Les dossiers sont examinés par les services du SMV, qui décident des incorporations. Les candidats non retenus peuvent être orientés vers d'autres dispositifs.
Le temps de traitement des dossiers de candidature est d'environ deux mois.
3. Un recrutement visant des jeunes en situation de précarité sociale
Les volontaires du SMV sont recrutés parmi des personnes très vulnérables :
- 60 % de non diplômés ;
- 20 % d'illettrés (dont 3 à 4 % d'illettrisme lourd) ;
- 5 % de jeunes ayant des antécédents judiciaires ;
- 20 % de jeunes issus d'une zone géographique prioritaire.
De manière générale les dossiers des personnes les plus précaires et les moins diplômées sont privilégiés. Une étude DESTINIE, menée en 2019, constatait que son groupe témoins, composé de candidats au SMV non incorporés différait de son groupe test, composé de jeunes incorporés par le SMV : « Ceux-ci sont plus diplômés, un peu plus âgés, ont plus souvent le permis B et ont un taux d'emploi supérieur de plus de 10 points à celui des jeunes incorporés ce qui confirme que l'absence d'emploi, le niveau de diplôme et l'âge ont été des critères de sélection des candidats. »13(*).
Ce profil est stable dans le temps : une seconde étude publiée par les mêmes chercheurs en 2022 avait conclu que « D'une cohorte à une autre, les jeunes changent, mais leurs caractéristiques se reproduisent à l'identique. »14(*).
Les différents responsables du SMV auditionnés insistent unanimement sur l'importance du processus de recrutement pour la réussite du SMV : il s'agit de trouver le bon équilibre au sein d'un public fragile et influençable permettant d'obtenir un amalgame qui pourra être transformé par la formation proposée par le SMV.

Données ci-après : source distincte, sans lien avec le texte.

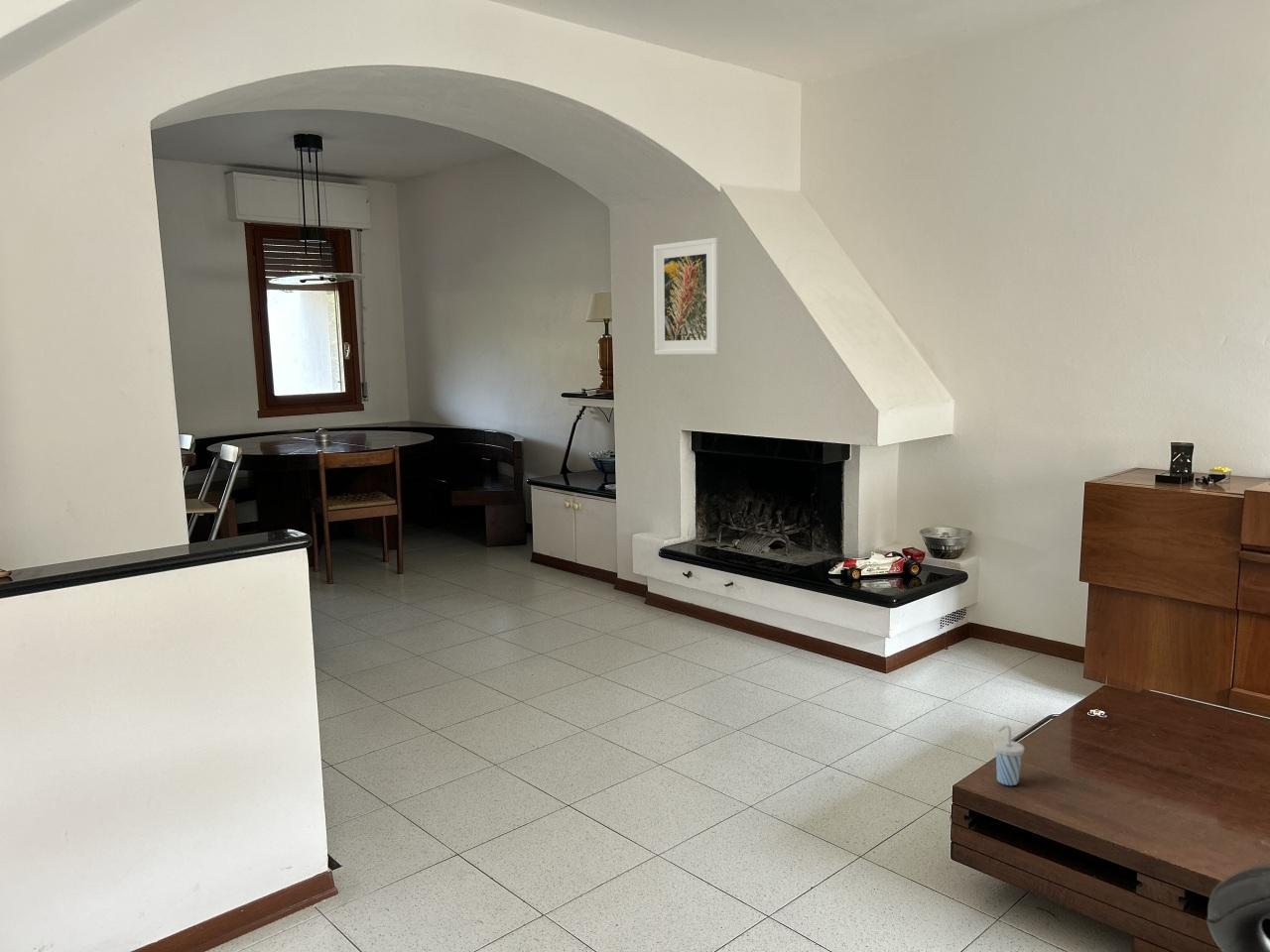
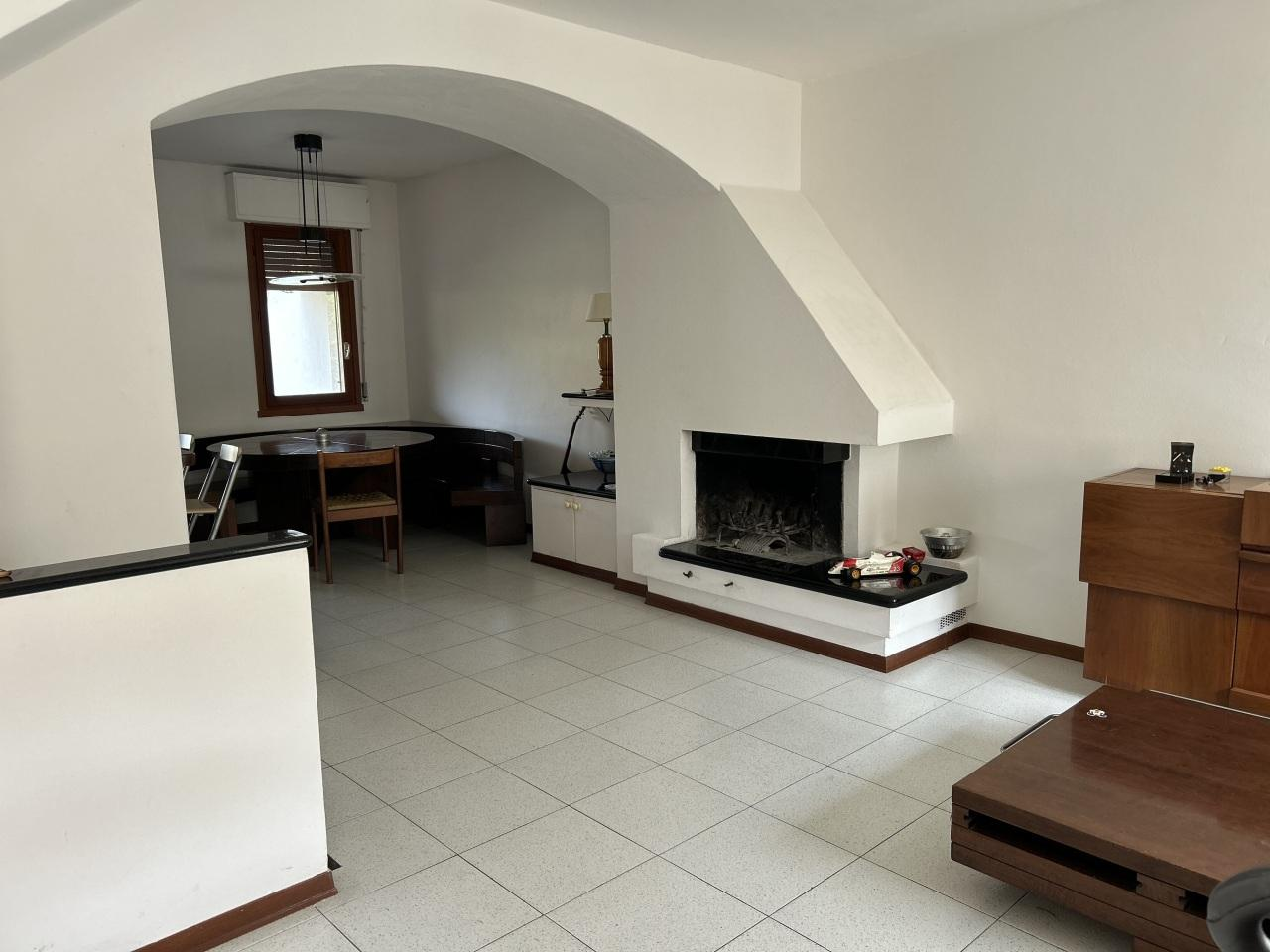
- cup [993,723,1025,786]
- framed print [653,237,720,356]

Au regard du profil moyen du volontaire stagiaire et des résultats d'intégration des jeunes par le SMV, le recrutement du SMV accompli, au moins sur le plan qualitatif, l'objectif qu'il s'est fixé.
* 12 Observations définitives de la Cour des comptes S2018-0917.
* 13 Denis Anne, Sylvain Chareyron, Yannick L'Horty. Les effets du Service Militaire Volontaire sur
l'insertion des jeunes : un bilan complet après deux années d'expérimentation. 2019. hal-02333857, p. 11.
* 14 Denis Anne, Yannick L'Horty, Formation emploi 2022/4 (n° 160), pages 7 à 29, Anatomie d'un programme de formation intensif : le service militaire volontaire.